Снобы, ссылаясь на Шекспира («знаток опечалится»), утверждают противоположное. «А «8 1/2» Феллини, с которого уходил зритель? А ошиканная «Кармен» Бизе?» И свои провалы ставят в разряд «провалов» Феллини и Бизе.

Разумеется, зал залу рознь. Вряд ли было бы разумно читать сложную поэзию Пастернака или Мандельштама учащимся ПТУ в расчете на понимание и успех. Да и в зале Библиотеки имени Ленина в Москве тоже не всегда сидит сплошь понимающая все публика. Но уж коль скоро я вышел на эстраду, следует, не изменяя своим представлениям и критериям, взять зал целиком и, уж во всяком случае, не упустить его. В противном случае окажешь тому же Пастернаку или Мандельштаму дурную услугу.

Это же относится к театральному зрелищу, телефильму, радиопередаче. Дело наше публичное и, увы, существующее во времени. Наши рисунки мы создаем на песке. Подул ветер времени — и от них мало что остается. Актеры — «краткие летописи века». «Я боюсь, — писал все тот же Блок, — каких бы то ни было проявлений тенденции «искусство для искусства», потому что такая тенденция противоречит самой сущности искусства и потому, что, следуя ей, мы в конце концов потеряем искусство; оно ведь рождается из вечного взаимодействия двух музык — музыки творческой личности и музыки, которая звучит в глубине народной души, души массы. Великое искусство рождается только из соединения этих двух электрических токов».

Блок говорит о великом искусстве — масштаб тут шекспировский, размах пушкинский. Но опять-таки имеет некоторое отношение и к нашей повседневной практике.

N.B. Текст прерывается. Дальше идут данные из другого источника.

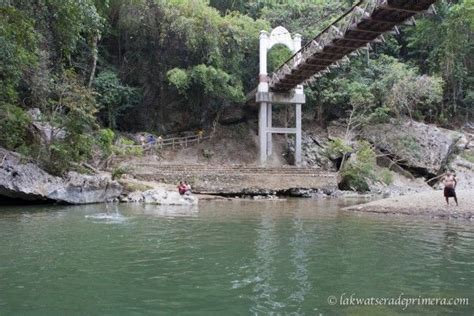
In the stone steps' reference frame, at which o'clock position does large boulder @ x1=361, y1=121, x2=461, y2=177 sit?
The large boulder is roughly at 8 o'clock from the stone steps.

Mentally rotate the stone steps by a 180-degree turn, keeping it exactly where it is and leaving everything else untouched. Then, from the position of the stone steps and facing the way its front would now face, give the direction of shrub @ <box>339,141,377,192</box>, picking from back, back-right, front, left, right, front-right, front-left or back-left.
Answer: right

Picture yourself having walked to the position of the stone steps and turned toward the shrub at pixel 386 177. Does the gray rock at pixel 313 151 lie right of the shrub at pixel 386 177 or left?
left

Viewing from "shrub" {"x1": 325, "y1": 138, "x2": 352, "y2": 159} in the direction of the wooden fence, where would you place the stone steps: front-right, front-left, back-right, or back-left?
front-left

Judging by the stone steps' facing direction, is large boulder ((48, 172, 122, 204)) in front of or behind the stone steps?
in front

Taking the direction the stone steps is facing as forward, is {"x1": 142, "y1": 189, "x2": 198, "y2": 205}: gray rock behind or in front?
in front

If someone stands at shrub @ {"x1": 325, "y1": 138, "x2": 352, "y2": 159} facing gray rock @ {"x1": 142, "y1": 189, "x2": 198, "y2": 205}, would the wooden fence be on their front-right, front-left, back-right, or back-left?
front-right

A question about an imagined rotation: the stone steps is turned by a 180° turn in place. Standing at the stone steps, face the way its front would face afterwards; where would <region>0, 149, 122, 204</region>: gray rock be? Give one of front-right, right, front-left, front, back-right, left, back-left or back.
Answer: back-left

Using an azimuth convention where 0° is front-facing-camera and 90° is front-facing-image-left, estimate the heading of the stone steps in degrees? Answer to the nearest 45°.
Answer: approximately 0°

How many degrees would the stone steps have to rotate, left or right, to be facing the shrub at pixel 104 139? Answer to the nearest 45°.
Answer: approximately 45° to its right

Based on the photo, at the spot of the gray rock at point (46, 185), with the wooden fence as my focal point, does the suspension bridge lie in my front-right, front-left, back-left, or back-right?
front-right

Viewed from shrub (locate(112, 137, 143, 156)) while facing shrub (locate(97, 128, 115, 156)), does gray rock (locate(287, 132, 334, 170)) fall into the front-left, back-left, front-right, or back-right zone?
back-left

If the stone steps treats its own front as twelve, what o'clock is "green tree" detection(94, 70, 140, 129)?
The green tree is roughly at 4 o'clock from the stone steps.

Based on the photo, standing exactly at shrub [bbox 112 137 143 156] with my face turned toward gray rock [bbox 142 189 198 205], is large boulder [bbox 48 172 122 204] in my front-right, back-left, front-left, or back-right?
front-right

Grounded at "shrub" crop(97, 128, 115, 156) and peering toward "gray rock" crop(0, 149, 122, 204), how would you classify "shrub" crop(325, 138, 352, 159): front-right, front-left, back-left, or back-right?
back-left
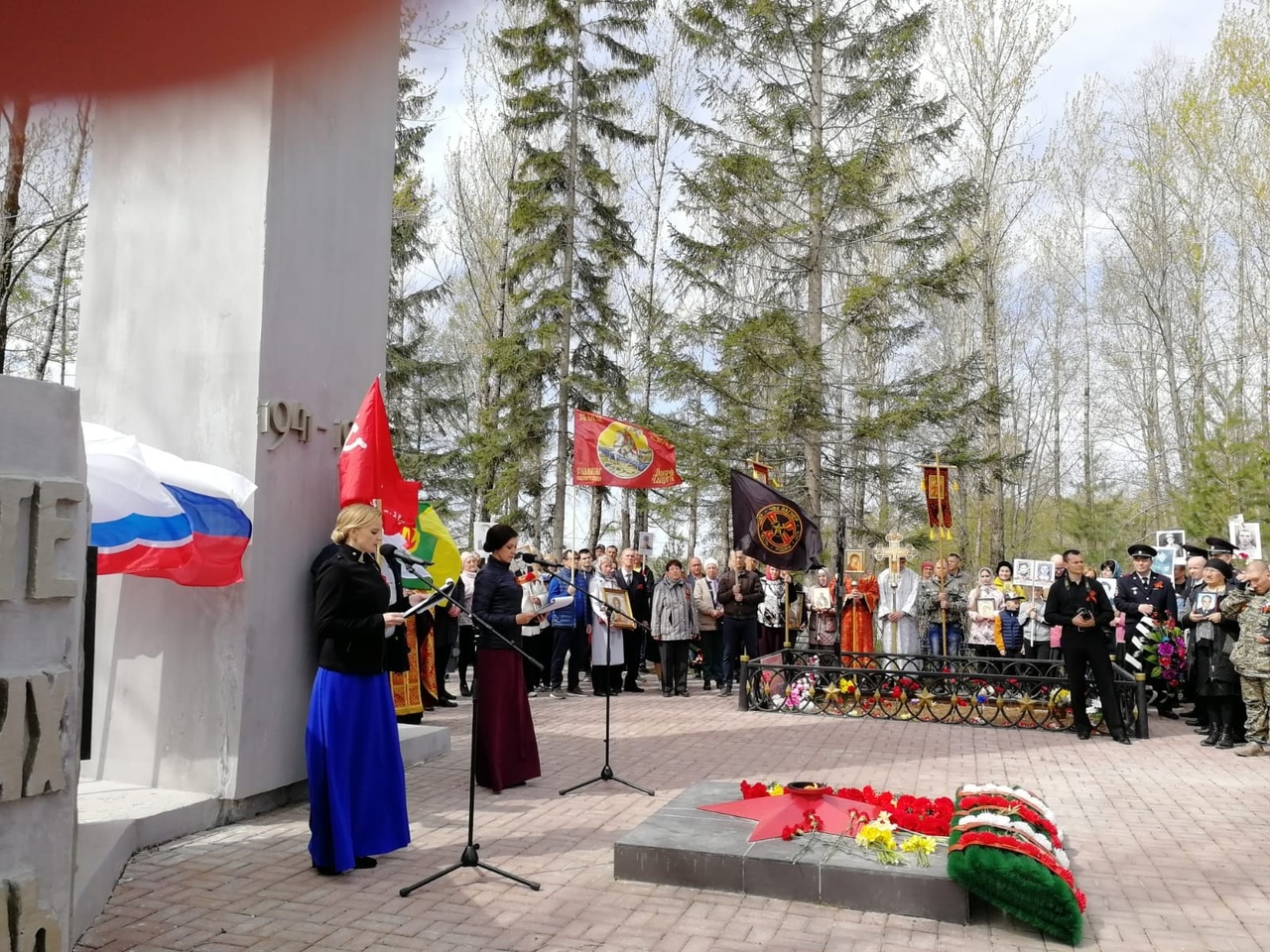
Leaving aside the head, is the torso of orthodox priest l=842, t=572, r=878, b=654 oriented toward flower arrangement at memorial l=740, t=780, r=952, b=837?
yes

Как же услышать эту музыку, пусть не масс, не души народной, а хотя бы музыку своего потенциального слушателя или зрителя? Ну, во-первых, в миру живем и не совсем уж глухие. Опять же есть и товарищи по совместной работе, друзья и единомышленники, вкусу и мнению которых доверяешь, и в-третьих (и это для меня главный критерий при подготовке к новой работе), следует мысленно посадить себя в зал, к телевизору, к радиоприемнику и, прогнозируя восприятие гипотетического зрителя и слушателя, делать работу в надежде, что подобных тебе окажется не так уж мало. «Доволен ли ты им, взыскательный художник?..» Любое подлаживание под чьи бы то ни было вкусы губительно. Оттого в полемике, когда художнику пытаются навязать роль обслуживающего персонала, возникает сопротивление: «Нет! Искусство для искусства!» Бюрократический подход, примитивные оценки толкают в эту крайность. Искусство, по мнению Блока, существует не для чего-то, а почему-то: оно — сама жизнь, одна из форм ее проявления. Если формулу «искусство для искусства» Блок называет «пустой как свищ», то формула «искусство для жизни», по его мнению, «плотна и противна как сытое кушанье».